Architects: Francis-Jones Morehen Thorp and Archimedia (Architects in Association)
Location: Corner of Kitchener and Wellesley Streets, Auckland, 1010, New Zealand
The new Auckland Art Gallery is an extensive public project that includes: thelrestoration and adaption of heritage buildings; a new building extension which more than doubles the public exhibition areas; extensive basement storage and support areas; and the redesign of adjacent areas of Albert Park. The architecture developed from a concept which relates as much to the organic natural forms of the landscape as it does to the architectural order and character of the heritage buildings.

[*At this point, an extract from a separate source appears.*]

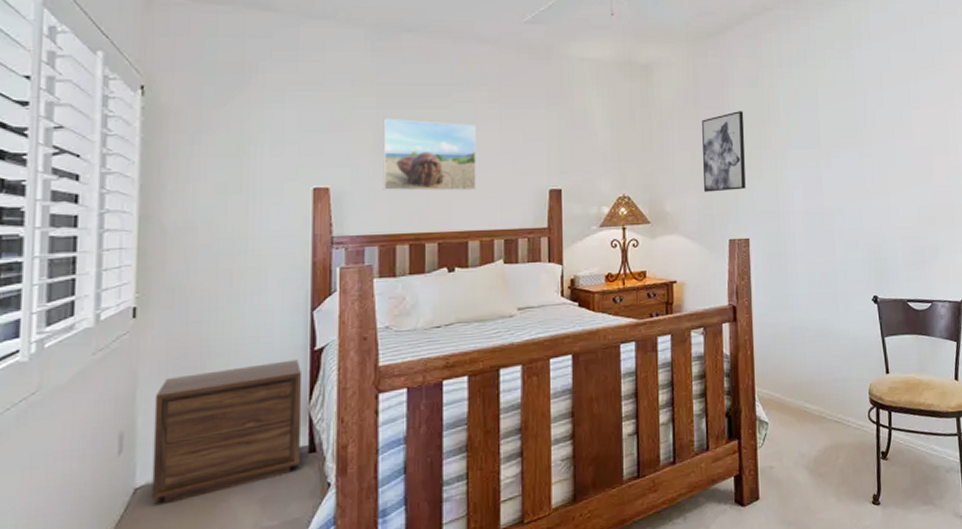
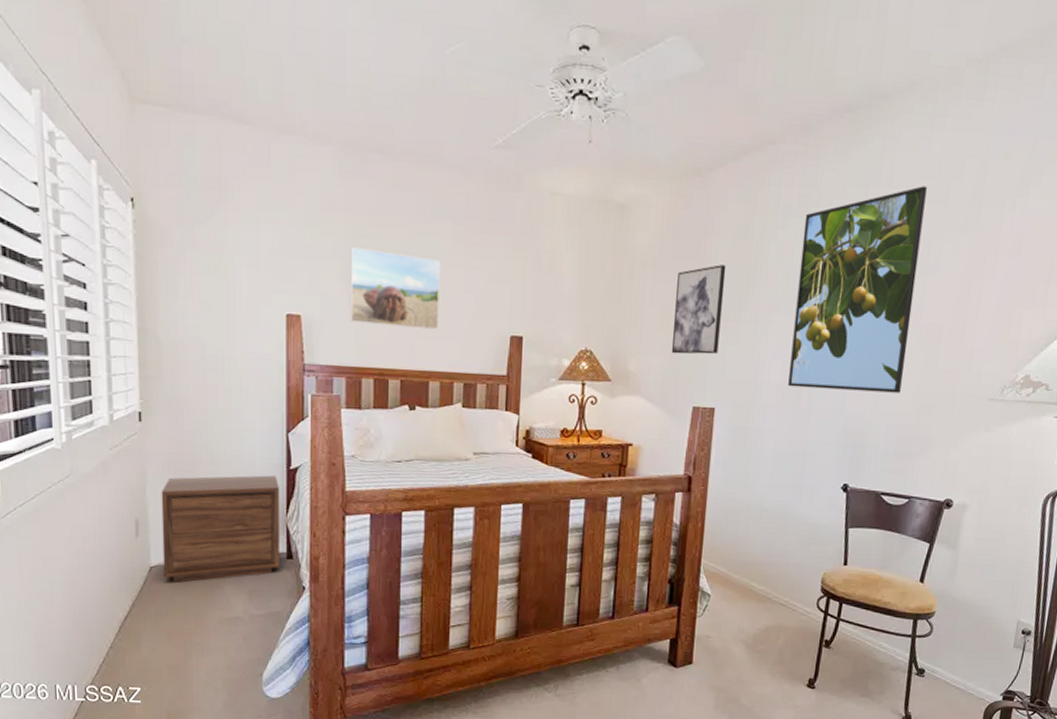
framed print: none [804,38,907,212] -> present [788,186,927,393]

The new building is characterised by a series of fine ‘tree-like’ canopies that define and cover the entry forecourt, atrium and gallery areas. These light, profiled forms are inspired by the adjacent canopy of pohutukawa trees and ‘hover’ over the stone walls and terraces that reinterpret the natural topography of the site. The ceilings of the canopies are assembled from carefully selected Kauri, profiled into precise geometric patterns and supported on slender and tapering shafts. These emblematic forms give the gallery a unique identity that is inspired by the natural landscape of the site.
A detailed study of the relative dimensions, proportions and alignments determined the final form and positioning of the new elements, creating a finely crafted complement to the heritage buildings. Between the stepped stone podium and hovering canopies, an openness and transparency is created to allow views through, into and out of the gallery circulation and display spaces into the green landscape of Albert Park. In this way the gallery opens to the park and adjoining public spaces in an inviting and engaging gesture of welcome.

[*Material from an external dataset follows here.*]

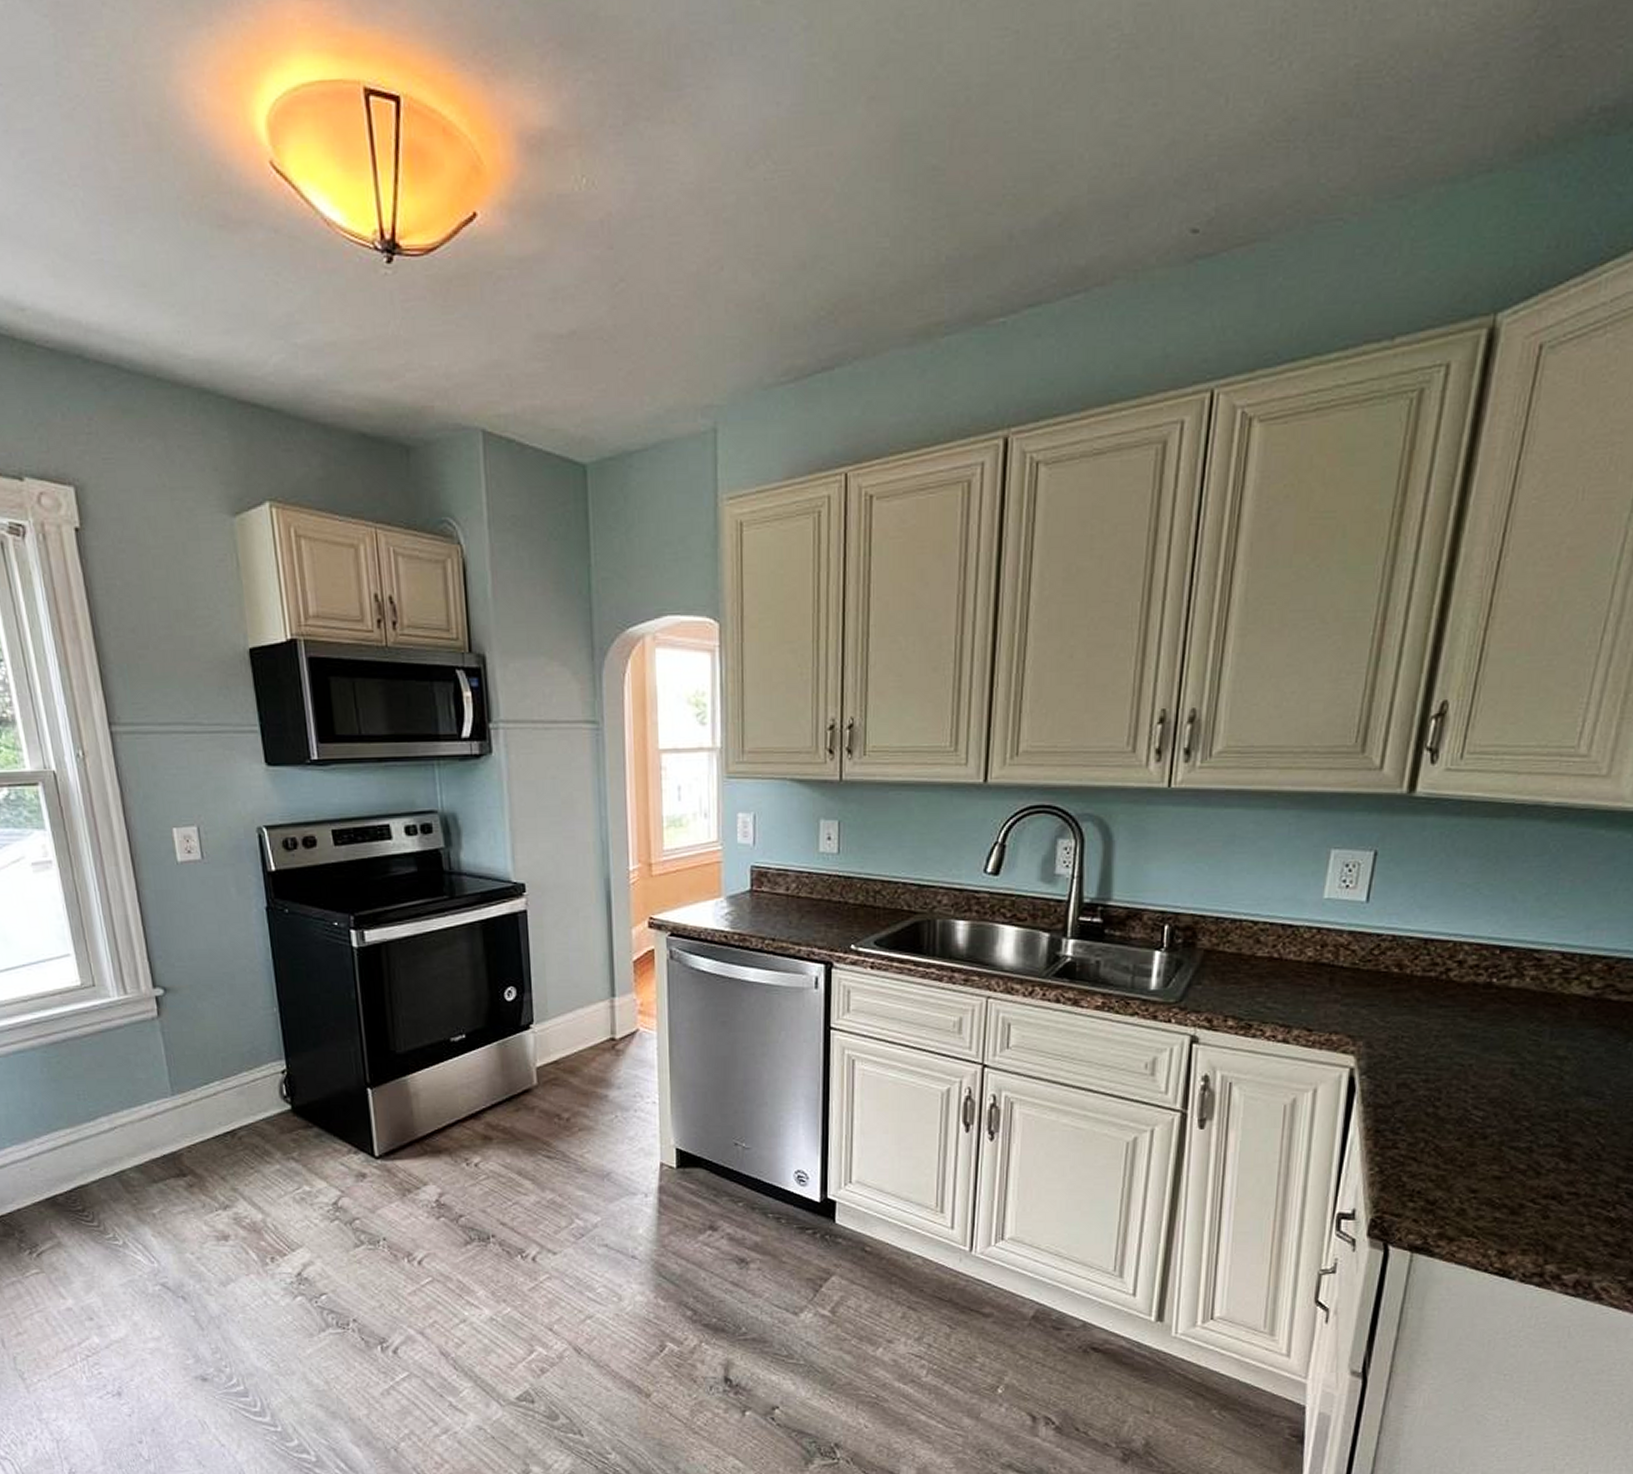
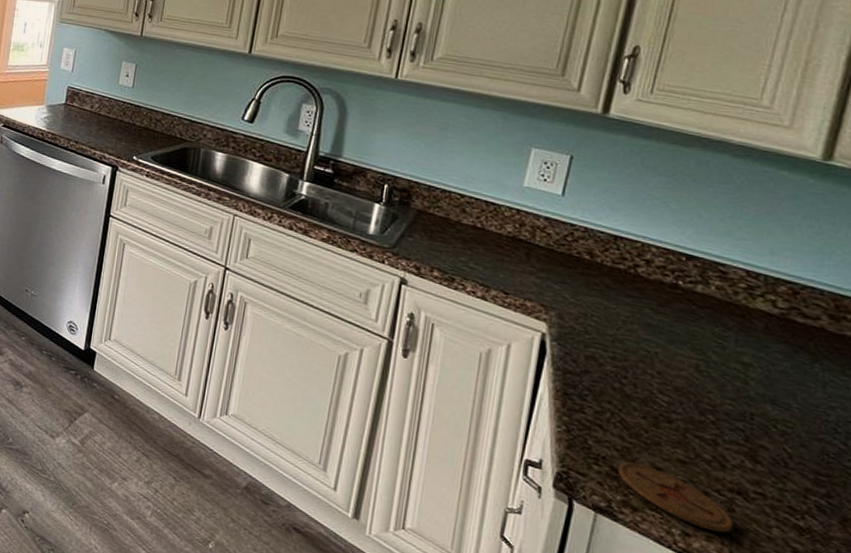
coaster: none [1433,1191,1548,1244] -> present [617,462,734,533]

The entry sequence into the gallery follows a progression from the street forecourt, under a generous and welcoming canopy, through into a lower foyer to emerge via a broad stair into the large light-filled atrium. The atrium provides a central orientation and display space for visitors. Gallery circulation extends from the main atrium in a clear series of loops interconnecting all gallery spaces via the smaller southern atrium which mediates the junction between the new insertion and the existing Wellesley Wing.
A wide range of diverse exhibition spaces and rooms are created, both fixed and flexible, formal and informal, heritage and contemporary, naturally-lit and artificially-lit, open and closed, high spaces and lower spaces. The operations, servicing and ‘back of house’ facilities are distributed in extended basement areas, with specialist conservation areas and administration space woven into the multiple levels of the Kitchener Wing.
Richard Francis-Jones explained some of the thinking behind the design. ‘Our inspiration was the beautiful natural landscape. We saw the building as embedded in place. We wanted to use natural local materials, especially the beautiful kauri trees. But because these are protected, we could only use fallen trees or recycled wood. The building is all about New Zealand, and it has the work of great Maori artists embedded in it.’